BOTTOM LINE: Miramax and Groundswell co-produced, and Miramax will release it in April.

THE WACKNESS

Director Jonathan Levine recounts a tale of growing up white, privileged and depressed in Manhattan in the summer of '94. Rudy Giuliani is mayor, and hip-hop and marijuana are the rage. Luke Shapiro (Josh Peck, of "Drake & Josh") and his therapist (Ben Kingsley) find unlikely similarities in their lives, in sessions Luke pays for in weed.

BOTTOM LINE: Contains perhaps the festival's most eagerly anticipated moment on film: a long lip-lock that Mr. Kingsley shares with Mary-Kate Olsen.

SUNSHINE CLEANING

Burnt-out and bored with their lives, two sisters (Amy Adams, Emily Blunt), start a lucrative new business: biohazard-waste removal. What follows is a nightmarish version of the American dream, as the sisters follow their star and clean up after murderers and suicides. From the producers of the 2006 hit comedy "Little Miss Sunshine."

BOTTOM LINE: Expectations are high, but Sundance Director Geoffrey Gilmore says it isn't strictly a comedy. "It has humor, but a different kind," he says.

CAPTAIN ABU RAED

From Jordan, this Arabic-language film with English subtitles is the story of an airport janitor and a gang of children, who mistake him for a pilot. He obliges with tales of world travel -- which he has experienced only through books and chitchat at work with travelers. First-time director Amin Matalqa, 31, cast the children's roles in Jordanian orphanages.

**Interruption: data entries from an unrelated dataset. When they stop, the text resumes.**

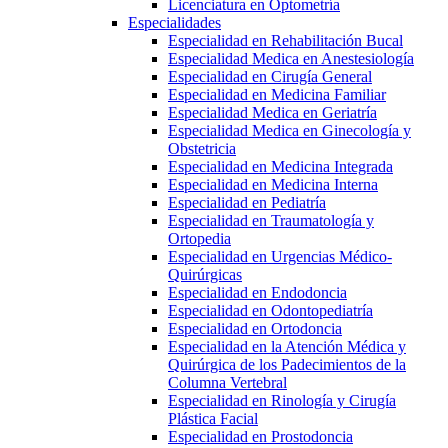
Licenciatura en Optometría
Especialidades
Especialidad en Rehabilitación Bucal
Especialidad Medica en Anestesiología
Especialidad en Cirugía General
Especialidad en Medicina Familiar
Especialidad Medica en Geriatría
Especialidad Medica en Ginecología y
Obstetricia
Especialidad en Medicina Integrada
Especialidad en Medicina Interna
Especialidad en Pediatría
Especialidad en Traumatología y
Ortopedia
Especialidad en Urgencias Médico-
Quirúrgicas
Especialidad en Endodoncia
Especialidad en Odontopediatría
Especialidad en Ortodoncia
Especialidad en la Atención Médica y
Quirúrgica de los Padecimientos de la
Columna Vertebral
Especialidad en Rinología y Cirugía
Plástica Facial
Especialidad en Prostodoncia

BOTTOM LINE: One of the first independent features to emerge from Jordan, the film is expected attract major attention from buyers.

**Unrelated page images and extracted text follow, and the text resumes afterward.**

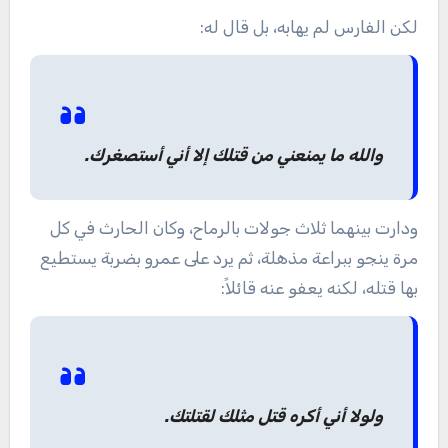
لكن الفارس لم يهابه، بل قال له:
والله ما يمنعني من قتلك إلا أني أستصغرك.
ودارت بينهما ثلاث جولات بالرماح، وكان الحارث في كل
مرة ينجو ببراعة مذهلة، ثم يرد على عمرو بضربة يستطيع
بها قتله، لكنه يعفو عنه قائلاً:
ولولا أني أكره قتل مثلك لقتلتك.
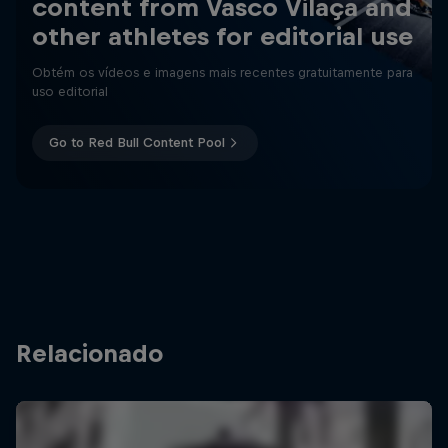
content from Vasco Vilaça and
other athletes for editorial use
Obtém os vídeos e imagens mais recentes gratuitamente para
uso editorial
Go to Red Bull Content Pool
Relacionado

WHERE IN THE WORLD IS OSAMA BIN LADEN?

The director of "Super Size Me" takes on the world's most wanted man. Morgan Spurlock says a nagging question led him to his new subject: "What kind of world creates an Osama Bin Laden?" His search throughout the Middle East is an unvarnished portrait of a region and its peoples.

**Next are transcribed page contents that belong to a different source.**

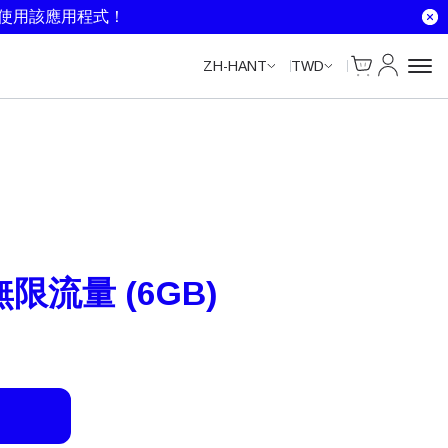
Unlimited Data
Unlimited Data
就使用該應用程式！
Cart
我的帳戶
ZH-HANT
TWD
 無限流量 (6GB)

BOTTOM LINE: While expected to make a splash, the film isn't for sale: Harvey Weinstein paid more than $2 million for North American distribution rights after seeing 15 minutes at the Berlin Film Festival.

CHOKE

First-time director Clark Gregg plumbs the recesses of Colonial theme parks and mother-son relationships in this pitch-dark comedy. Victor, a sex-addicted medical-school dropout, supports his mother, who lives in a private mental hospital, by working as a historical re- enactor by day and a restaurant scam artist by night.

BOTTOM LINE: The film's main draws are Anjelica Huston and the fact that it is based on a book by the apocalyptic cult novelist Chuck Palahniuk.

PHOEBE IN WONDERLAND

Many think this family drama, by first-time director Daniel Barnz, could be the year's breakout hit. It's the story of a mother struggling to make it in academia while raising a daughter with a rich fantasy life and big dreams of starring in her school's production of "Alice in Wonderland."

BOTTOM LINE: Producers and executives are staking big hopes on the performance of 9-year-old Elle Fanning, the sister of Dakota Fanning ("Charlotte's Web").